# Your instructions:
Your job is to return every line of the listing holding the string "lures".
● ● ●
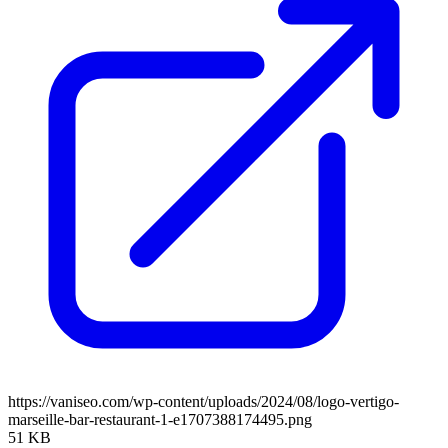
https://vaniseo.com/wp-content/uploads/2024/08/logo-vertigo-
marseille-bar-restaurant-1-e1707388174495.png
51 KB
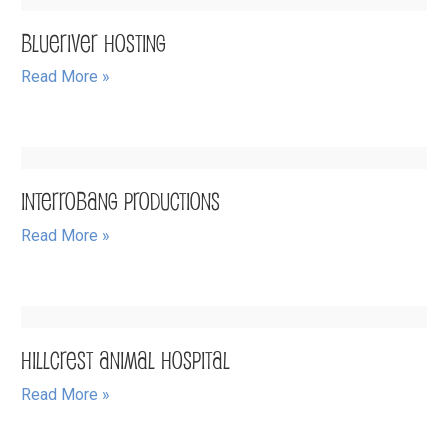
BlueRiver Hosting
Read More »
Interrobang Productions
Read More »
Hillcrest Animal Hospital
Read More »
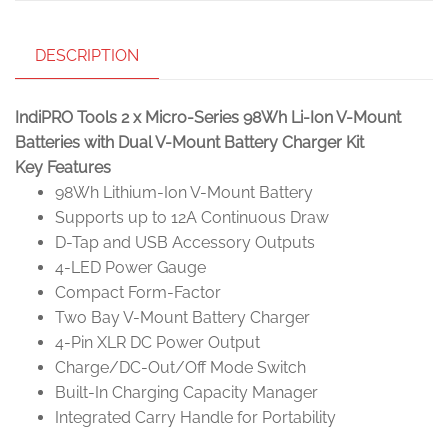
DESCRIPTION
IndiPRO Tools 2 x Micro-Series 98Wh Li-Ion V-Mount
Batteries with Dual V-Mount Battery Charger Kit
Key Features
98Wh Lithium-Ion V-Mount Battery
Supports up to 12A Continuous Draw
D-Tap and USB Accessory Outputs
4-LED Power Gauge
Compact Form-Factor
Two Bay V-Mount Battery Charger
4-Pin XLR DC Power Output
Charge/DC-Out/Off Mode Switch
Built-In Charging Capacity Manager
Integrated Carry Handle for Portability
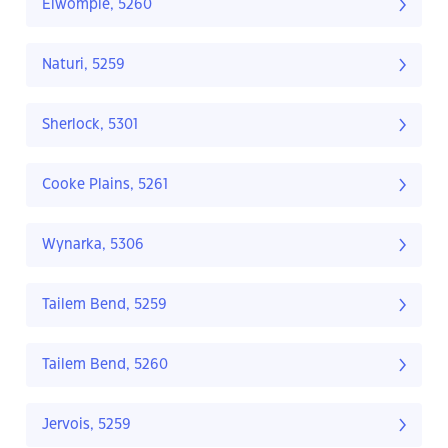
Elwomple, 5260
Naturi, 5259
Sherlock, 5301
Cooke Plains, 5261
Wynarka, 5306
Tailem Bend, 5259
Tailem Bend, 5260
Jervois, 5259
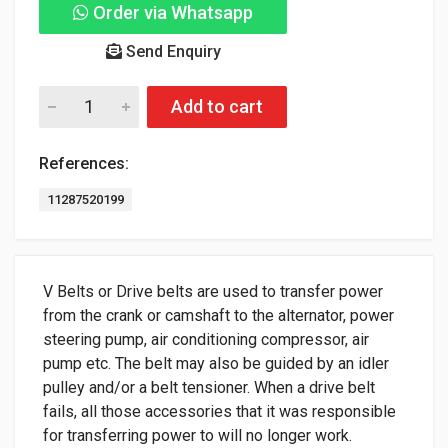
Order via Whatsapp
Send Enquiry
Add to cart
References:
11287520199
V Belts or Drive belts are used to transfer power
from the crank or camshaft to the alternator, power
steering pump, air conditioning compressor, air
pump etc. The belt may also be guided by an idler
pulley and/or a belt tensioner. When a drive belt
fails, all those accessories that it was responsible
for transferring power to will no longer work.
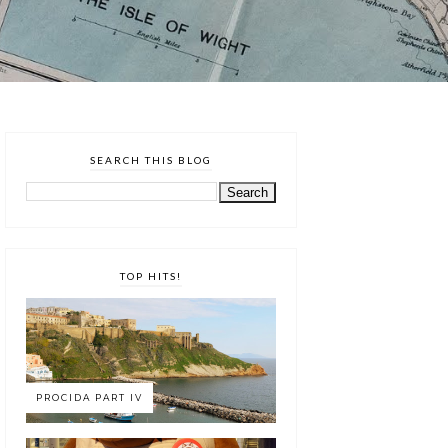
SEARCH THIS BLOG
TOP HITS!
PROCIDA PART IV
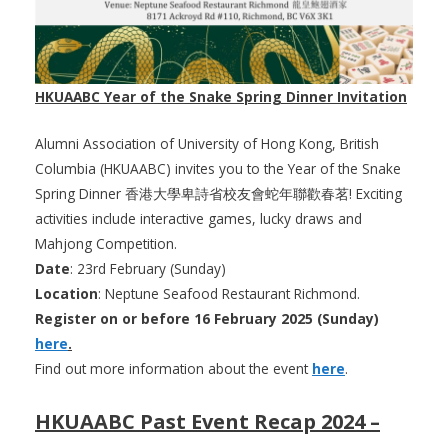
HKUAABC Year of the Snake Spring Dinner Invitation
Alumni Association of University of Hong Kong, British
Columbia (HKUAABC) invites you to the Year of the Snake
Spring Dinner 香港大學卑詩省校友會蛇年聯歡春茗! Exciting
activities include interactive games, lucky draws and
Mahjong Competition.
Date
: 23rd February (Sunday)
Location
: Neptune Seafood Restaurant Richmond.
Register on or before 16 February 2025 (Sunday)
here
.
Find out more information about the event
here
.
HKUAABC Past Event Recap 2024 –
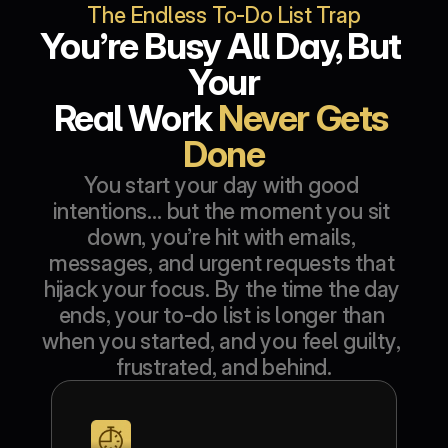
The Endless To-Do List Trap
You’re Busy All Day, But 
Your
Real Work 
Never Gets 
Done
You start your day with good 
intentions… but the moment you sit 
down, you’re hit with emails, 
messages, and urgent requests that 
hijack your focus. By the time the day 
ends, your to-do list is longer than 
when you started, and you feel guilty, 
frustrated, and behind.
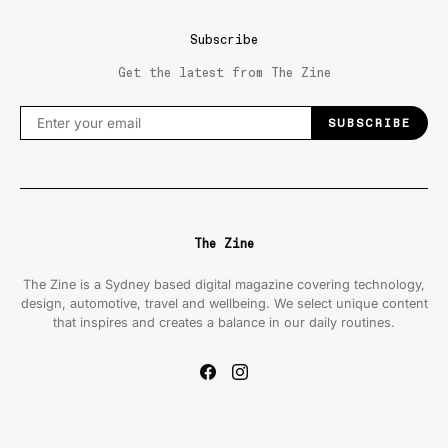
Subscribe
Get the latest from The Zine
SUBSCRIBE
The Zine
The Zine is a Sydney based digital magazine covering technology,
design, automotive, travel and wellbeing. We select unique content
that inspires and creates a balance in our daily routines.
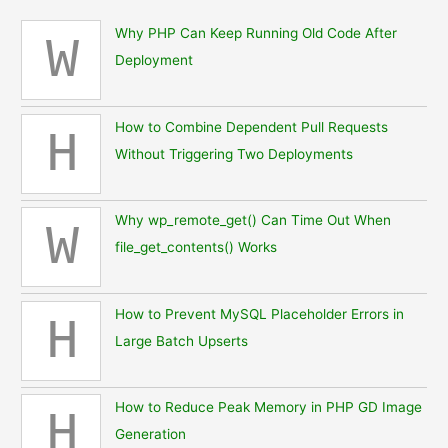
Why PHP Can Keep Running Old Code After
W
Deployment
How to Combine Dependent Pull Requests
H
Without Triggering Two Deployments
Why wp_remote_get() Can Time Out When
W
file_get_contents() Works
How to Prevent MySQL Placeholder Errors in
H
Large Batch Upserts
How to Reduce Peak Memory in PHP GD Image
H
Generation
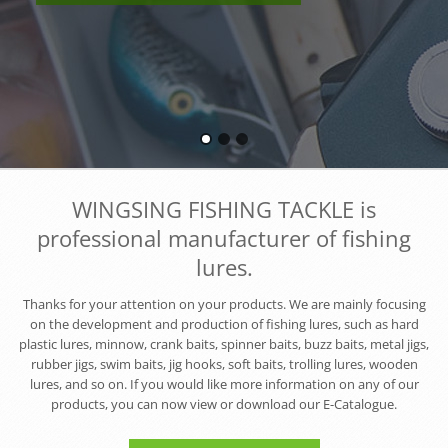
WINGSING FISHING TACKLE is
professional manufacturer of fishing
lures.
Thanks for your attention on your products. We are mainly focusing
on the development and production of fishing lures, such as hard
plastic lures, minnow, crank baits, spinner baits, buzz baits, metal jigs,
rubber jigs, swim baits, jig hooks, soft baits, trolling lures, wooden
lures, and so on. If you would like more information on any of our
products, you can now view or download our E-Catalogue.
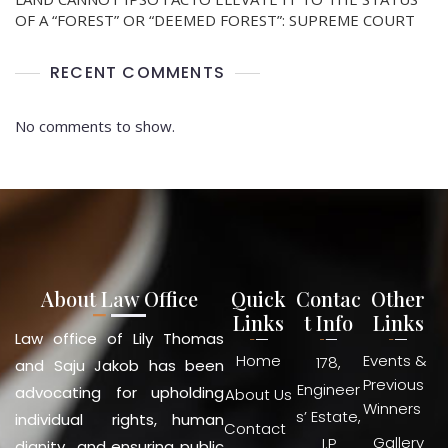
OF A “FOREST” OR “DEEMED FOREST”: SUPREME COURT
RECENT COMMENTS
No comments to show.
About Law Office
Quick
Contac
Other
Links
t Info
Links
Law office of Lily Thomas
Home
Events &
178,
and Saju Jakob has been
Previous
Engineer
advocating for upholding
About Us
Winners
s’ Estate,
individual rights, human
Contact
Gallery
I.P
dignity and ensuring public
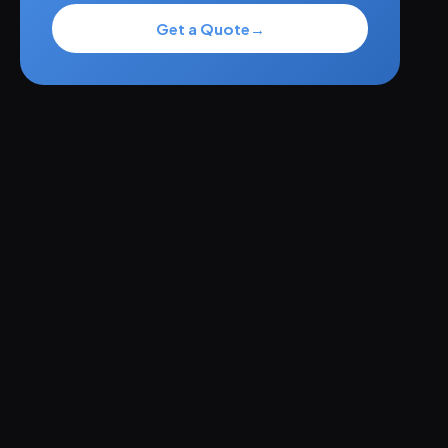
Get a Quote
→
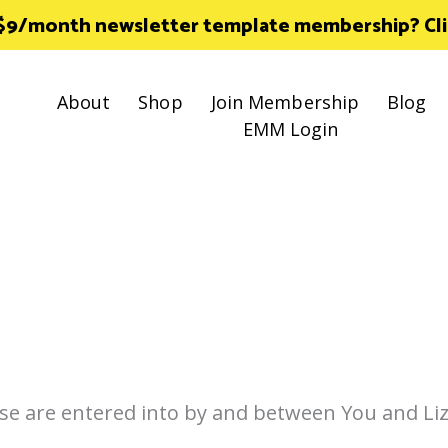
 $9/month newsletter template membership? Click
About
Shop
Join Membership
Blog
EMM Login
se are entered into by and between You and Liz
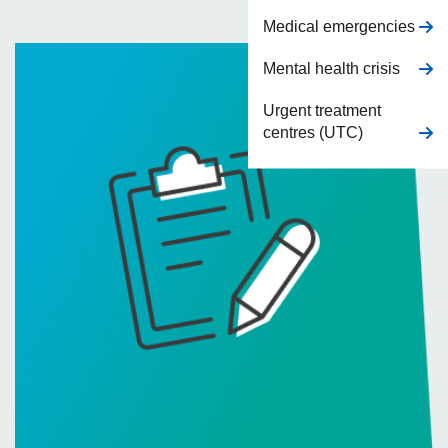
Medical emergencies
Mental health crisis
Urgent treatment
centres (UTC)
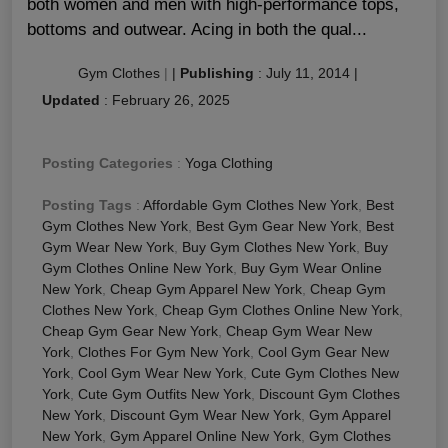
both women and men with high-performance tops,
bottoms and outwear. Acing in both the qual...
Gym Clothes
|
|
Publishing
:
July 11, 2014
|
Updated
:
February 26, 2025
Posting Categories
:
Yoga Clothing
Posting Tags
:
Affordable Gym Clothes New York
,
Best
Gym Clothes New York
,
Best Gym Gear New York
,
Best
Gym Wear New York
,
Buy Gym Clothes New York
,
Buy
Gym Clothes Online New York
,
Buy Gym Wear Online
New York
,
Cheap Gym Apparel New York
,
Cheap Gym
Clothes New York
,
Cheap Gym Clothes Online New York
,
Cheap Gym Gear New York
,
Cheap Gym Wear New
York
,
Clothes For Gym New York
,
Cool Gym Gear New
York
,
Cool Gym Wear New York
,
Cute Gym Clothes New
York
,
Cute Gym Outfits New York
,
Discount Gym Clothes
New York
,
Discount Gym Wear New York
,
Gym Apparel
New York
,
Gym Apparel Online New York
,
Gym Clothes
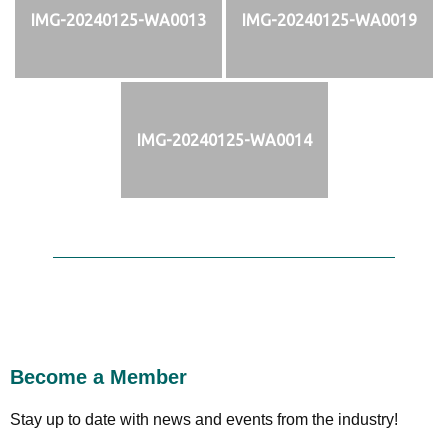
IMG-20240125-WA0013
IMG-20240125-WA0019
IMG-20240125-WA0014
Become a Member
Stay up to date with news and events from the industry!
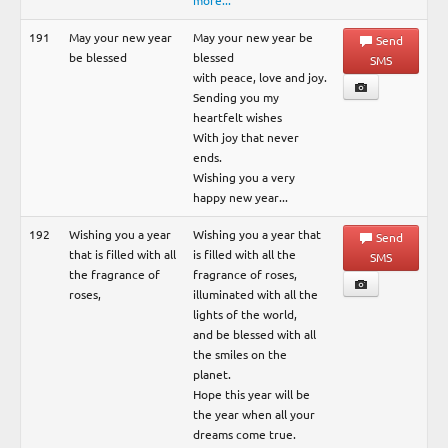
more...
191
May your new year
May your new year be
Send
be blessed
blessed
SMS
with peace, love and joy.
Sending you my
heartfelt wishes
With joy that never
ends.
Wishing you a very
happy new year...
192
Wishing you a year
Wishing you a year that
Send
that is filled with all
is filled with all the
SMS
the fragrance of
fragrance of roses,
roses,
illuminated with all the
lights of the world,
and be blessed with all
the smiles on the
planet.
Hope this year will be
the year when all your
dreams come true.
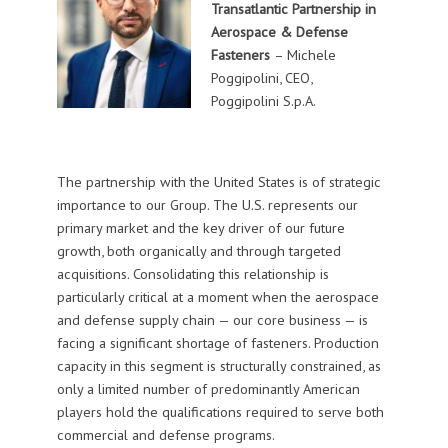
Transatlantic Partnership in
Aerospace & Defense
Fasteners
– Michele
Poggipolini, CEO,
Poggipolini S.p.A.
The partnership with the United States is of strategic
importance to our Group. The U.S. represents our
primary market and the key driver of our future
growth, both organically and through targeted
acquisitions. Consolidating this relationship is
particularly critical at a moment when the aerospace
and defense supply chain — our core business — is
facing a significant shortage of fasteners. Production
capacity in this segment is structurally constrained, as
only a limited number of predominantly American
players hold the qualifications required to serve both
commercial and defense programs.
● ● ●
# Expected output:
lures.
on the development and production of fishing lures, such as hard
plastic lures, minnow, crank baits, spinner baits, buzz baits, metal jigs,
rubber jigs, swim baits, jig hooks, soft baits, trolling lures, wooden
lures, and so on. If you would like more information on any of our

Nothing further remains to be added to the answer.